My latest book, THE DECISIVE DUEL: SPITFIRE VS. 109, published by Little, Brown, is now available in 
hardcover and paperback editions at bookstores throughout the UK, as well as from on-line sources 
including Amazon.Com.
The Decisive Duel: Spitfire vs 109: Amazon.co.uk: David Isby: Books

A "dual biography" of the British Supermarine Spitfire and the German Messerschmitt Bf 109 fighter
aircraft of the Second World War, the book traces their story from their origins with their brilliant 
designers, R.J. Mitchell and Willy Messerschmitt, through the race to design and deploy them before they met in combat over Dunkirk and the Battle of Britain. Even after the decisive battles of 1940s,
advanced versions of both fighters clashed repeatedly throughout the war, until their final battles 
over the Middle East in 1948-49.

I am grateful for the opportunity of having been able to use this forum to check facts for this book. 
I think you'll like it. More information is available on the book's website at:
Spitfire vs BF109


David Isby


----------



## Wayne Little (Jul 29, 2012)

Cool, hope it does well....


----------



## Jerry W. Loper (Aug 23, 2012)

DavidIsby said:


> My latest book, THE DECISIVE DUEL: SPITFIRE VS. 109, published by Little, Brown, is now available in
> hardcover and paperback editions at bookstores throughout the UK, as well as from on-line sources
> including Amazon.Com.
> The Decisive Duel: Spitfire vs 109: Amazon.co.uk: David Isby: Books
> ...



Thanks, I'll be on the lookout for this book! A couple of questions: (1) Does it cover just the early part of the war, say, the Battle of Britain period of 1940, or the whole war going to 1945? (2) Have you read Dilip Sarkar's book, _How the Spitfire Won the Battle of Britain_?


----------



## DavidIsby (Nov 26, 2012)

Thanks, to answer your question, it takes both aircraft from their initial conception to their current status at Duxford air displays. I certainly used Sarkar's work as sources. Overall, good stuff, but I think his biographies (Dowding Johnson) are the best.

david isby


----------



## DavidIsby (Nov 26, 2012)

I am making available some 150 historical photographs on three boards at PINTEREST. I collected many more photos for THE DECISIVE DUEL than I was able to publish. These are mainly black and white photographs from the US National Archives on Second World War military aviation. 
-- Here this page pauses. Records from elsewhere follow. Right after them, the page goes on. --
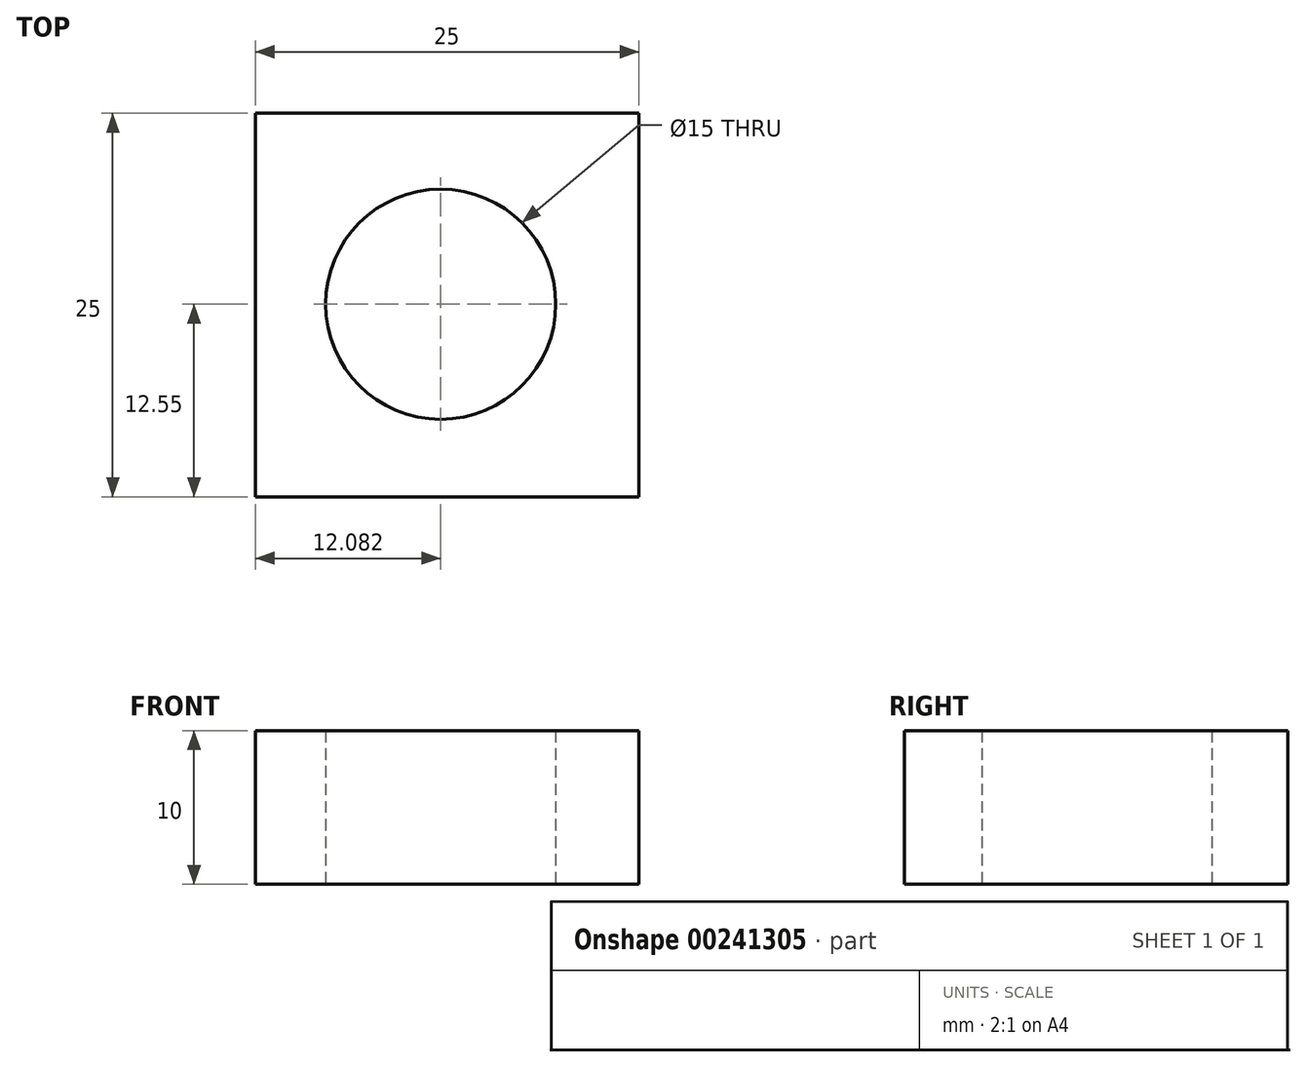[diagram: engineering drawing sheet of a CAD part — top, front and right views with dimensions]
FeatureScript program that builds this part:
annotation { "Feature Type Name" : "Feature", "Feature Type Description" : "" }
export const myFeature = defineFeature(function(context is Context, id is Id, definition is map)
    precondition{}
    {
        {
            var Q0;
            Q0=qCreatedBy(makeId("Top.planeOp"),FACE);
            var sketch = newSketch(context, id + "F0", { "sketchPlane" : qUnion([Q0])});
            skLineSegment(sketch, "E0.bottom", {"start": v(-94.74, 12.45) * mm, "end": v(-69.74, 12.45) * mm});
            skLineSegment(sketch, "E0.top", {"start": v(-94.74, -12.55) * mm, "end": v(-69.74, -12.55) * mm});
            skLineSegment(sketch, "E0.left", {"start": v(-94.74, 12.45) * mm, "end": v(-94.74, -12.55) * mm});
            skLineSegment(sketch, "E0.right", {"start": v(-69.74, 12.45) * mm, "end": v(-69.74, -12.55) * mm});
            skLineSegment(sketch, "E1", {"start": v(-69.74, -0.05) * mm, "end": v(-76.66, -0.05) * mm});
            skLineSegment(sketch, "E2", {"start": v(-82.24, -12.55) * mm, "end": v(-82.24, -4.64) * mm});
            skCircle(sketch, "E3", {"center": v(-82.66, 0) * mm, "radius": 7.5 * mm});
            skSolve(sketch);
        }
        {
            var Q0;
            Q0 = qSketchRegion(id + "F0", true);
            extrude(context, id + "F1", {"entities" : qUnion([Q0]), "depth" : 10 * mm});
        }
    });
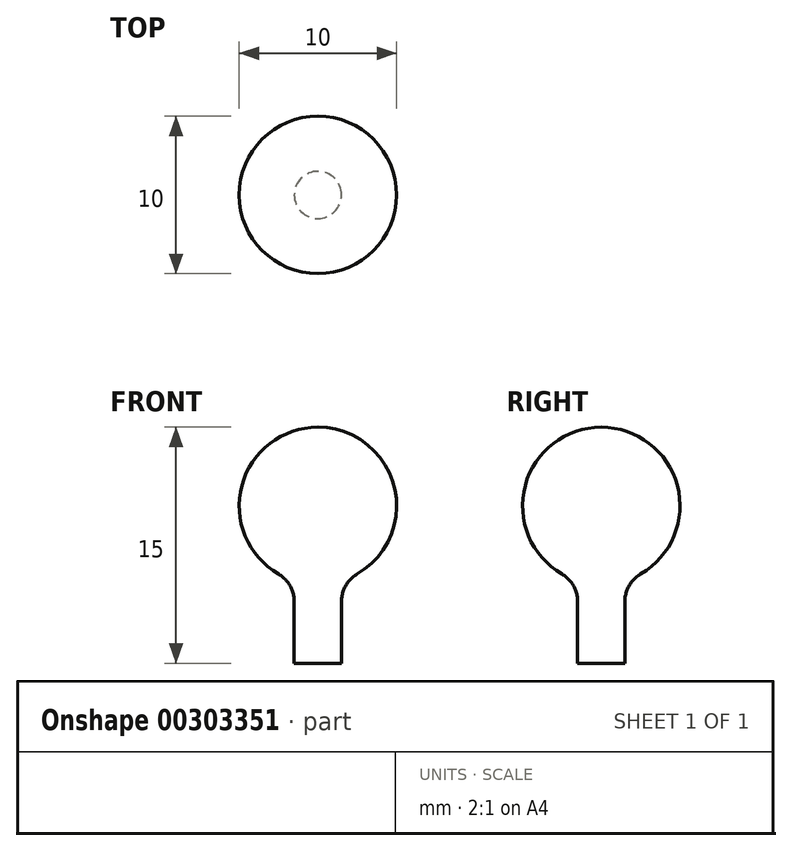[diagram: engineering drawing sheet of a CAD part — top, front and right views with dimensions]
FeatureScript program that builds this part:
annotation { "Feature Type Name" : "Feature", "Feature Type Description" : "" }
export const myFeature = defineFeature(function(context is Context, id is Id, definition is map)
    precondition{}
    {
        {
            var Q0;
            Q0=qCreatedBy(makeId("Front.planeOp"),FACE);
            var sketch = newSketch(context, id + "F0", { "sketchPlane" : qUnion([Q0])});
            skArc(sketch, "E0", {"start": v(1.5, -4.77) * mm, "mid": v(4.94, 0.76) * mm, "end": v(0, 5) * mm});
            skLineSegment(sketch, "E1.bottom", {"start": v(1.5, -10) * mm, "end": v(0, -10) * mm});
            skLineSegment(sketch, "E1.top", {"start": v(1.5, 10) * mm, "end": v(-1.5, 10) * mm});
            skLineSegment(sketch, "E1.left", {"start": v(1.5, -10) * mm, "end": v(1.5, -4.77) * mm});
            skLineSegment(sketch, "E2", {"start": v(0, 11.93) * mm, "end": v(0, -15.44) * mm, "construction": true});
            skPoint(sketch, "E2.endSnap0", {"position": v(0, -10) * mm});
            skPoint(sketch, "E3.orphan", {"position": v(-1.5, -10) * mm});
            skLineSegment(sketch, "E4", {"start": v(0, 5) * mm, "end": v(0, -10) * mm});
            skSolve(sketch);
        }
        {
            var Q0;
            Q0 = qSketchRegion(id + "F0", true);
            var Q1;
            Q1=sQuery(id+"F0.wireOp",EDGE,"E4");
            revolve(context, id + "F1", {"entities" : qUnion([Q0]), "axis" : qUnion([Q1]), "revolveType" : RevolveType.FULL});
        }
        {
            var Q0;
            Q0=makeQuery(id+"F1.opRevolve","SWEPT_FACE",FACE,{"disambiguationData":[OSD([sQuery(id+"F0.wireOp",EDGE,"E0")])]});
            fillet(context, id + "F2", {"entities" : qUnion([Q0]), "radius" : 2 * mm, "tangentPropagation" : true, "allowEdgeOverflow" : false});
        }
    });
One reason I selected PINTEREST for these photographs was the Comments function that would allow readers with more information to expand the captions.

David Isby (spitfirevsbf109) on Pinterest


----------



## DavidIsby (Dec 11, 2012)

Source Material | Spitfire vs BF109

I have posted some pdf 30 documents on Second World War aircraft and air warfare for downloading at the website for my book THE DECISIVE DUEL: SPITFIRE VS 109.

I hope to add some more documents soon (as soon as technical issues permit)!

David Isby


----------



## parsifal (Jan 30, 2017)

I think David Isby hails from a company called SPI which was a major war game design company back in the 70s and 80s. He has written over 20 books that I know of. His forum membership appears to become dormant, which is a pity


----------



## Airframes (Jan 30, 2017)

I was given this book as a present last year, and i'm part way through reading it (casual read, as it's heavy, and very thick !).
So far, it's turned out to be good.


----------